Ольга молчала, увлеченная его порывом, а он продолжал объяснять ей и себе самому:

— Бог весть отчего меня вдруг так потянуло на сторону мертвых!

Он остановился у окна оранжереи, образовывавшего стену кабинета, и стал опять смотреть куда-то далеко вперед, как всегда и во всем, что чувствовал и писал.

— Мы, чехи, знаем или предчувствуем, что нас ждет, хотя и не желаем этого знать; и мы ясно и четко сознаем, что пойдем защищать не только двадцать лет чешской независимости, но и сотни предшествовавших им трагических и бурных лет. И все те, кто на протяжении веков помогал нашему делу, пойдут вместе с нами, ты не думаешь? С именами великих в душе обычно идут в самые решающие сражения. [...]

Эту пьесу он писал, словно Ольга все время смотрела ему через плечо, рассказывая ей каждую новую подробность:

— Знаешь, —басил он с сияющими глазами, —меня просто пугает, в какой степени я вдруг оказался на стороне мертвых, я понимаю их интересы, защищаю их права на участие в современности, это какое-то леденящее и праздничное чувство, в иные минуты я сам настолько мертв, что прихожу в полную растерянность, когда нужно отложить перо и спуститься к обеду. Это тихое и чрезвычайно благородное общество, ничего не поделаешь, я уже как-то пригляделся к ним, уже не много принадлежу их миру.

— Зачем ты это пишешь? — вдруг спросила она с тоской в голосе, совершенно утратив прежнюю радость.

— Потому что обязан, потому что так нужно! [...]

В то время, когда Чапек писал «Мать», он словно преобразился. Его обычное остроумие, его удовольствие от игры словами — все начисто исчезло. Он был каким-то духовно просветленным и страшно серьезным, наслаждался сюжетом как профессионал, который понимает, сколько в нем таится возможностей.

— Хочу, чтобы это была сильная пьеса, — говорил он. — Без хныканья и при всей своей серьезности ясная по мысли. Очевидно, существуют неизбежные и неотвратимые трагедии человечества, надо найти хотя бы то доброе, что в них есть, —благородство или мудрость, которые проявляет в них индивидуум. Все, кто в моей пьесе умер (смотри-ка, я уже говорю моя пьеса!), были еще не стары, и потому незачем сетовать и рыдать, оплакивая их судьбы. Для молодых людей смерть — поэзия, только для старых она становится страшной и трезвой действительностью. [...]

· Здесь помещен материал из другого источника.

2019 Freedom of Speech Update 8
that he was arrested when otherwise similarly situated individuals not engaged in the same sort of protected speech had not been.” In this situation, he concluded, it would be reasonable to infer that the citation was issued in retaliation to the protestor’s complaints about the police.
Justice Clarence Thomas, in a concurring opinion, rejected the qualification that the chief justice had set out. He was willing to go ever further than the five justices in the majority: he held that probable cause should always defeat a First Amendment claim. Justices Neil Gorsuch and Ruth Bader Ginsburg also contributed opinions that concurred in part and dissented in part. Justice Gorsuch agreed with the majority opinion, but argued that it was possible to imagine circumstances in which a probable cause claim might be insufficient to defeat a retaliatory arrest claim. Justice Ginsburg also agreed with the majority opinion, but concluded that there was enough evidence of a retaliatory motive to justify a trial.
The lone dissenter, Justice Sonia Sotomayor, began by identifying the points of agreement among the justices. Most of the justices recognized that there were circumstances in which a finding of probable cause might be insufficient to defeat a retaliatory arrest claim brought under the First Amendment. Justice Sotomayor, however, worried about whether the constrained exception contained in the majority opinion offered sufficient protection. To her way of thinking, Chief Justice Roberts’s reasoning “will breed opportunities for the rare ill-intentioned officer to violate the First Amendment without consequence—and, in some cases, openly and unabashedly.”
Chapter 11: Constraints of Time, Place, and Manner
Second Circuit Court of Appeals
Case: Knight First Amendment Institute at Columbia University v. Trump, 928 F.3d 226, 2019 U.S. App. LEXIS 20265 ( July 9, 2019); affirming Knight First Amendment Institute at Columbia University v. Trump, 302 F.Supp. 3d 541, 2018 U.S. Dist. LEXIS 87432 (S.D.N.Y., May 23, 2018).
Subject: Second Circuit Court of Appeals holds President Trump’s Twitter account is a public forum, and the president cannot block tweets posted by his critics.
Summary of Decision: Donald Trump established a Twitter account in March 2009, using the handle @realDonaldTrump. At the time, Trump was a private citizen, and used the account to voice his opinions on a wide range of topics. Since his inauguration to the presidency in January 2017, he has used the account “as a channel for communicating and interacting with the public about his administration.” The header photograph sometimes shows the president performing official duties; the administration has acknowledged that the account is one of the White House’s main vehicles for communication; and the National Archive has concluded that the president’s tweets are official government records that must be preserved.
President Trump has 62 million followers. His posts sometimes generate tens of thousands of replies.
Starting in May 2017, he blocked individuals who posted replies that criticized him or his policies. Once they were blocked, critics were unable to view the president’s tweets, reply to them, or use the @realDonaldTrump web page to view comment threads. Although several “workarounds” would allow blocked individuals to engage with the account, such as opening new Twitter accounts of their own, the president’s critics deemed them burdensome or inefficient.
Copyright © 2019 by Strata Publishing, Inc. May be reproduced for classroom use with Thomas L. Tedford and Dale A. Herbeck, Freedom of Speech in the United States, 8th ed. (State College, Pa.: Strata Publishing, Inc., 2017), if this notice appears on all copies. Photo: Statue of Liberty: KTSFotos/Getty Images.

Карел никогда не любил рождество. «Поскорей бы оно прошло», —говорил он при его приближении. И обрушивался на него весьма нелестно и незаслуженно. «Вот перетерплю рождество...», или: «Вот как свалю с плеч рождество...» Когда спрашивали, чем этот прекрасный праздник ему насолил, он ничего не объяснял и только пожимал плечами.

В полночь из радиоприемника послышался его низкий голос, записанный на магнитофонную ленту, —он читал мирное послание; с другой стороны света ему отвечал Рабиндранат Тагор. Человечеству должен быть сохранен мир, мир — это ответственность за миллионы жизней, мир — это свобода народов, это торжество здравого разума!

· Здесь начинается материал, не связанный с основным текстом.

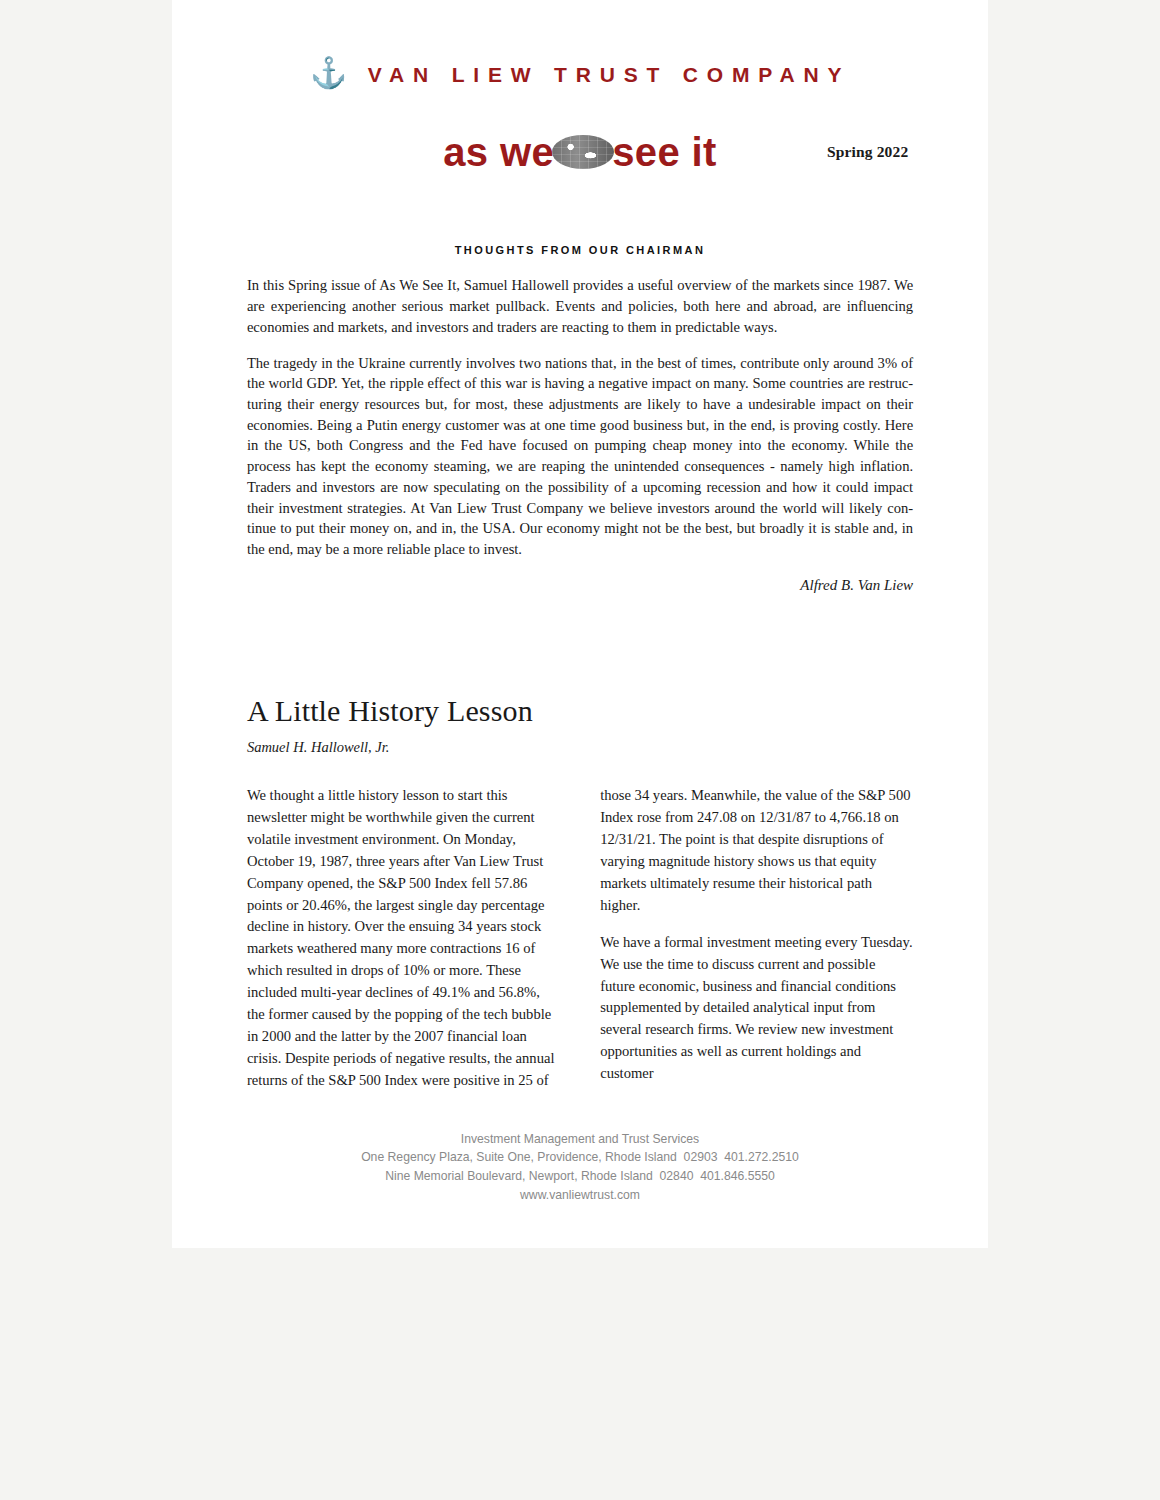⚓ VAN LIEW TRUST COMPANY
as we see it
Spring 2022
THOUGHTS FROM OUR CHAIRMAN
In this Spring issue of As We See It, Samuel Hallowell provides a useful overview of the markets since 1987. We are experiencing another serious market pullback. Events and policies, both here and abroad, are influencing economies and markets, and investors and traders are reacting to them in predictable ways.
The tragedy in the Ukraine currently involves two nations that, in the best of times, contribute only around 3% of the world GDP. Yet, the ripple effect of this war is having a negative impact on many. Some countries are restructuring their energy resources but, for most, these adjustments are likely to have a undesirable impact on their economies. Being a Putin energy customer was at one time good business but, in the end, is proving costly. Here in the US, both Congress and the Fed have focused on pumping cheap money into the economy. While the process has kept the economy steaming, we are reaping the unintended consequences - namely high inflation. Traders and investors are now speculating on the possibility of a upcoming recession and how it could impact their investment strategies. At Van Liew Trust Company we believe investors around the world will likely continue to put their money on, and in, the USA. Our economy might not be the best, but broadly it is stable and, in the end, may be a more reliable place to invest.
Alfred B. Van Liew
A Little History Lesson
Samuel H. Hallowell, Jr.
We thought a little history lesson to start this newsletter might be worthwhile given the current volatile investment environment. On Monday, October 19, 1987, three years after Van Liew Trust Company opened, the S&P 500 Index fell 57.86 points or 20.46%, the largest single day percentage decline in history. Over the ensuing 34 years stock markets weathered many more contractions 16 of which resulted in drops of 10% or more. These included multi-year declines of 49.1% and 56.8%, the former caused by the popping of the tech bubble in 2000 and the latter by the 2007 financial loan crisis. Despite periods of negative results, the annual returns of the S&P 500 Index were positive in 25 of those 34 years. Meanwhile, the value of the S&P 500 Index rose from 247.08 on 12/31/87 to 4,766.18 on 12/31/21. The point is that despite disruptions of varying magnitude history shows us that equity markets ultimately resume their historical path higher.
We have a formal investment meeting every Tuesday. We use the time to discuss current and possible future economic, business and financial conditions supplemented by detailed analytical input from several research firms. We review new investment opportunities as well as current holdings and customer
Investment Management and Trust Services
One Regency Plaza, Suite One, Providence, Rhode Island 02903 401.272.2510
Nine Memorial Boulevard, Newport, Rhode Island 02840 401.846.5550
www.vanliewtrust.com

Карел как будто испугался собственного голоса, неожиданно чужого, на самом же деле ему не понравились слова, которые произнесли оба писателя, слова эти показались ему недостаточно убедительными. Когда война на пороге, обычно превозносят мир; когда надвигается смерть, воспевают красоты жизни. [...]

Смертельные судороги австрийской независимости воспринимались с ужасом. [...]

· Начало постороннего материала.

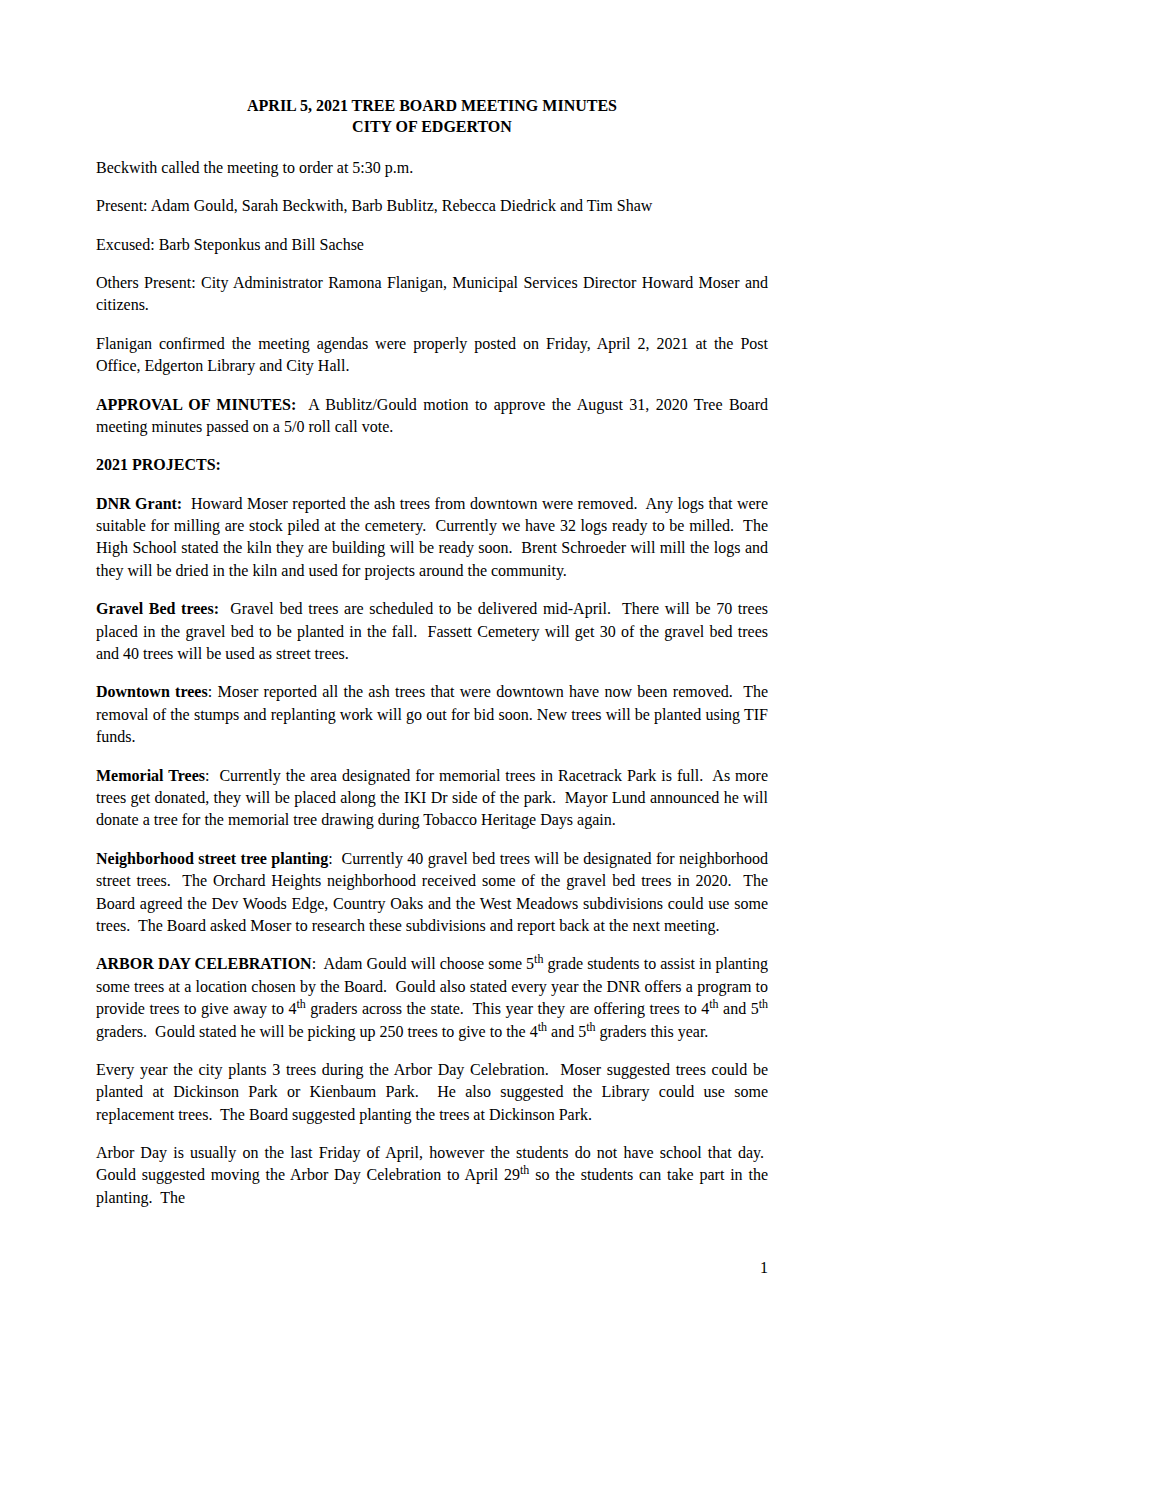APRIL 5, 2021 TREE BOARD MEETING MINUTES
CITY OF EDGERTON
Beckwith called the meeting to order at 5:30 p.m.
Present: Adam Gould, Sarah Beckwith, Barb Bublitz, Rebecca Diedrick and Tim Shaw
Excused: Barb Steponkus and Bill Sachse
Others Present: City Administrator Ramona Flanigan, Municipal Services Director Howard Moser and citizens.
Flanigan confirmed the meeting agendas were properly posted on Friday, April 2, 2021 at the Post Office, Edgerton Library and City Hall.
APPROVAL OF MINUTES: A Bublitz/Gould motion to approve the August 31, 2020 Tree Board meeting minutes passed on a 5/0 roll call vote.
2021 PROJECTS:
DNR Grant: Howard Moser reported the ash trees from downtown were removed. Any logs that were suitable for milling are stock piled at the cemetery. Currently we have 32 logs ready to be milled. The High School stated the kiln they are building will be ready soon. Brent Schroeder will mill the logs and they will be dried in the kiln and used for projects around the community.
Gravel Bed trees: Gravel bed trees are scheduled to be delivered mid-April. There will be 70 trees placed in the gravel bed to be planted in the fall. Fassett Cemetery will get 30 of the gravel bed trees and 40 trees will be used as street trees.
Downtown trees: Moser reported all the ash trees that were downtown have now been removed. The removal of the stumps and replanting work will go out for bid soon. New trees will be planted using TIF funds.
Memorial Trees: Currently the area designated for memorial trees in Racetrack Park is full. As more trees get donated, they will be placed along the IKI Dr side of the park. Mayor Lund announced he will donate a tree for the memorial tree drawing during Tobacco Heritage Days again.
Neighborhood street tree planting: Currently 40 gravel bed trees will be designated for neighborhood street trees. The Orchard Heights neighborhood received some of the gravel bed trees in 2020. The Board agreed the Dev Woods Edge, Country Oaks and the West Meadows subdivisions could use some trees. The Board asked Moser to research these subdivisions and report back at the next meeting.
ARBOR DAY CELEBRATION: Adam Gould will choose some 5th grade students to assist in planting some trees at a location chosen by the Board. Gould also stated every year the DNR offers a program to provide trees to give away to 4th graders across the state. This year they are offering trees to 4th and 5th graders. Gould stated he will be picking up 250 trees to give to the 4th and 5th graders this year.
Every year the city plants 3 trees during the Arbor Day Celebration. Moser suggested trees could be planted at Dickinson Park or Kienbaum Park. He also suggested the Library could use some replacement trees. The Board suggested planting the trees at Dickinson Park.
Arbor Day is usually on the last Friday of April, however the students do not have school that day. Gould suggested moving the Arbor Day Celebration to April 29th so the students can take part in the planting. The
1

Карел с женой сидели у радиоприемника, ловя последнее дыханье задушенной австрийской свободы. Неожиданно из сентиментальной бидермейеровской Вены донеслись надменные, кичливые прусские марши. [...]

— Там теряют все, что придает достоинство жизни, человеку и обществу, —сказал Чапек после длительного молчания, —но у них [...] хотя бы не могут отнять родную речь. [...] Теперь очередь за нами, начнется с Судет, а кончится Прагой — ныне это понимали даже самые легкомысленные и тупые.

Чапек ринулся в жестокое сражение. Писал статью за статьей, ежедневно встречался с людьми, на которых лежала высочайшая ответственность, до изнеможения вел переписку с влиятельными писателями мира, убеждая их выступить перед общественным мнением своих стран в защиту чехословацкой свободы.

Минуты отдыха проводил в саду или в Стржи, копал или возил землю, как будто ему помогало сознание, что и так он тоже служит своей стране. [...]

В эти дни Чапек, статьи и книги которого некогда переводились и на немецкий язык, получал груды писем от немецких сограждан из пограничья, —многие из них испуганно призывали к защите демократии. Он читал эти письма и отвечал на них до глубокой ночи, отодвигал в сторону все, что хотелось написать, и служил только этому делу с наивной верой всех честных людей, будто добрая воля может стать всеобщим связующим началом.

Чапек не позволял себе утратить надежду, когда речь шла о выполнении гражданского долга.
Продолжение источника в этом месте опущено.